Once you’ve prepared the beef cheeks by trimming them, you can add a barbecue seasoning of your liking. Personally, I tend to go for a flavorful rub with an amount of salt and pepper for beef. However, adding a hint of sweetness can enhance the flavor profile of the tender beef cheeks. For instance, you might consider using Perth BBQ School’s Barbecue 101 rub for a paprika-infused taste or opt for our Ruckus rub for a more savory flavor.

using Perth BBQ School’s Barbecue 101 rub for a paprika-infused taste or opt for our Ruckus rub for a more savory flavor.

I decided to season the cheeks with Meatchurch Bacon BBQ rub for a smoky flavor. I applied a top notch rub, like Perth BBQ Schools Barbecue 101 or Hardcore Carnivore Black to create a crust. Then I placed the cheeks in the smoker for some cooking at around 275 degrees Fahrenheit. It’s okay if the temperature fluctuates slightly; anything between 250 and 300 degrees Fahrenheit works fine and a bit beyond that range should be just fine.

smoking beef cheeks


After smoking the cheeks for three hours, it’s time to wrap them up a technique known as “boating.” This method involves submerging the meat in liquid using aluminum foil or a tray.
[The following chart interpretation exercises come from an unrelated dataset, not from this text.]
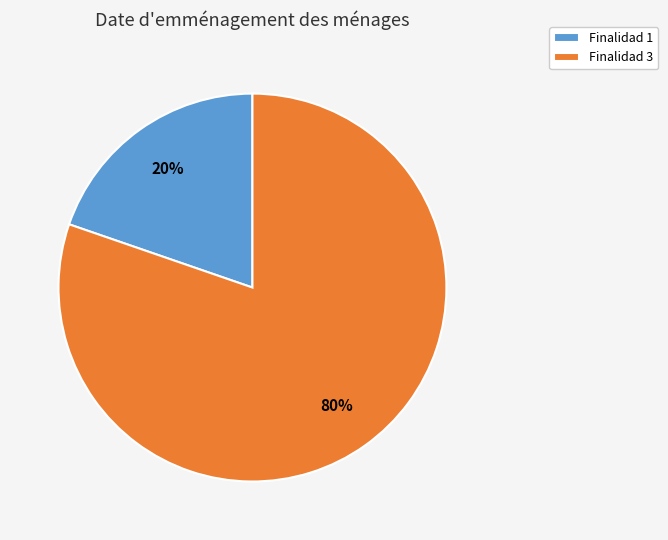

Between Finalidad 3 and Finalidad 1, which is larger?

Finalidad 3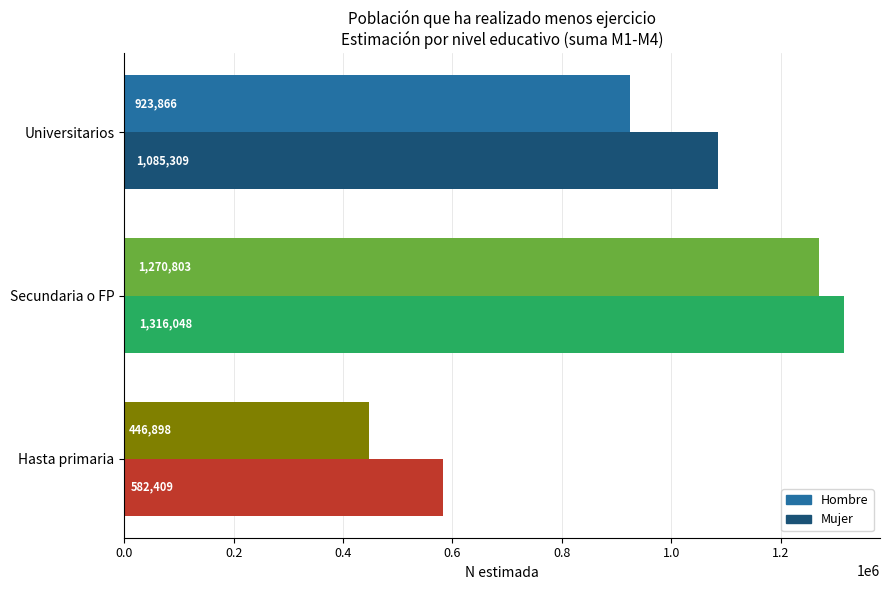

Which series changed the most between Hasta primaria and Universitarios?

Mujer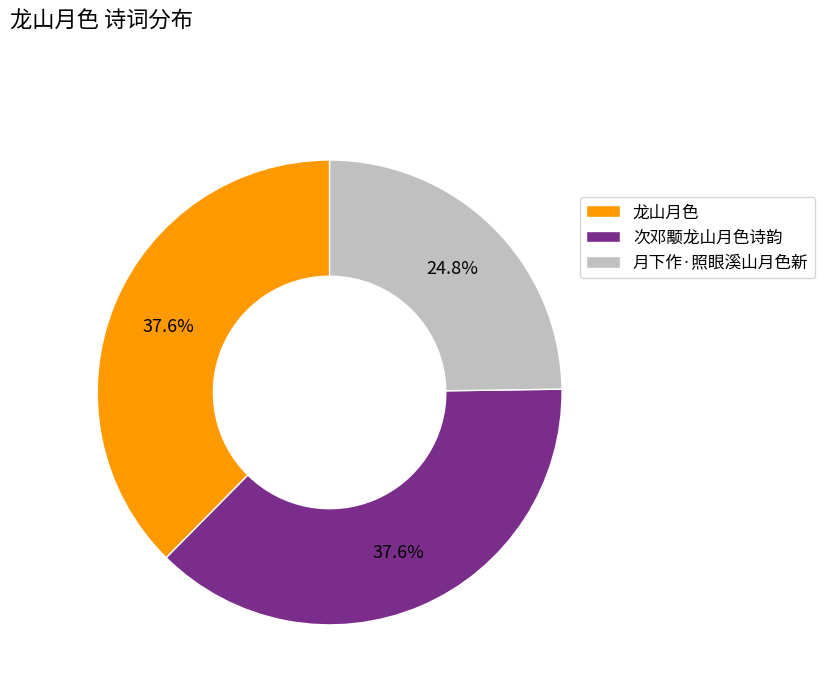

Which category has the smallest portion of the pie?

月下作·照眼溪山月色新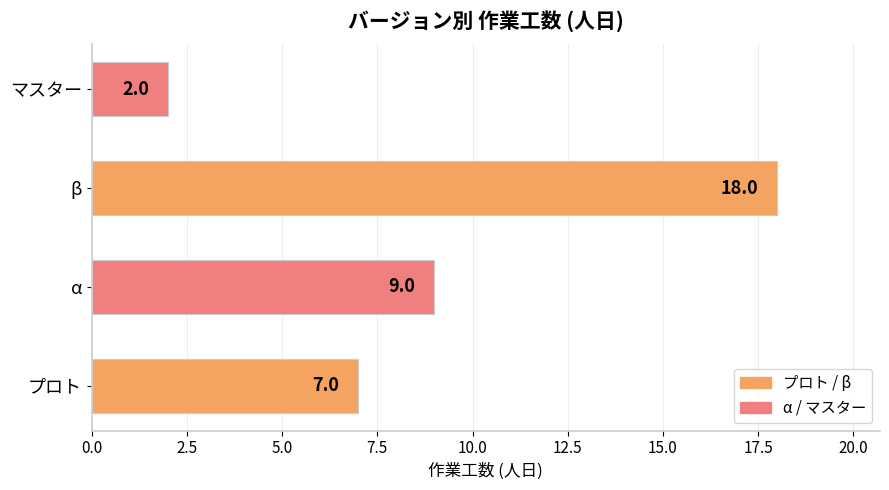

Which has a higher value, β or α?

β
It helps accelerate the cooking process and keeps the meat juicy by allowing the half to braise while keeping the top exposed to maintain a crispy crust.

At this point, the cheeks should ideally reach a temperature of around 165°F. If they are cooler by than 10°F, you may need to keep them in the smoker for a bit longer. However, if the bark looks good, you can go ahead. Boat them. You have flexibility in choosing your liquid for boating; personally, I like using beer mixed with something like molasses, honey, or brown sugar. In this scenario, I used two bottles of Nail Oatmeal Stout and a cup of molasses.

The piece of collagen running through the center of the cheek gives it a quality. It can pose challenges if not handled carefully. To determine if a cooked cut is done to perfection, it’s best to test for tenderness using a probe rather than solely relying on internal temperature.

Oftentimes, wrapping beef cheeks during cooking helps retain moisture and aids in breaking down the collagen to achieve desired tenderness. Otherwise, you might end up with meat to a rubber band. Simply cover your pan with foil. Let it rest for an hour. Due to the collagen content, beef cheeks typically require a temperature of around 205 210 degrees Fahrenheit. Exercise caution when checking for softness as the meat may feel tender before the collagen is fully softened.

After the beef cheeks are done cooking you have the option to serve them either sliced or shredded – both ways will give you an outcome. While there are ways to enjoy them, in my opinion, tacos are the choice for savoring these juicy bites. Remember, if you slice the beef cheeks and find that the collagen hasn’t completely tenderized, simply return them to the cooking liquid for a little longer.

Bon appétit!


Nutrition Information: (1 serving of 200g smoked beef cheek)

  • Calories: Approximately 380-400 kcal
  • Protein: 58-62 grams
  • Fat: 14-18 grams
  • Saturated Fat: 5-6 grams
  • Cholesterol: 140-150 mg
  • Sodium: 800-1200 mg
  • Carbohydrates: 0-2 grams
  • Sugars: 0 grams
  • Fiber: 0 grams

Please note that the values can vary based on the preparation method and specific ingredients used.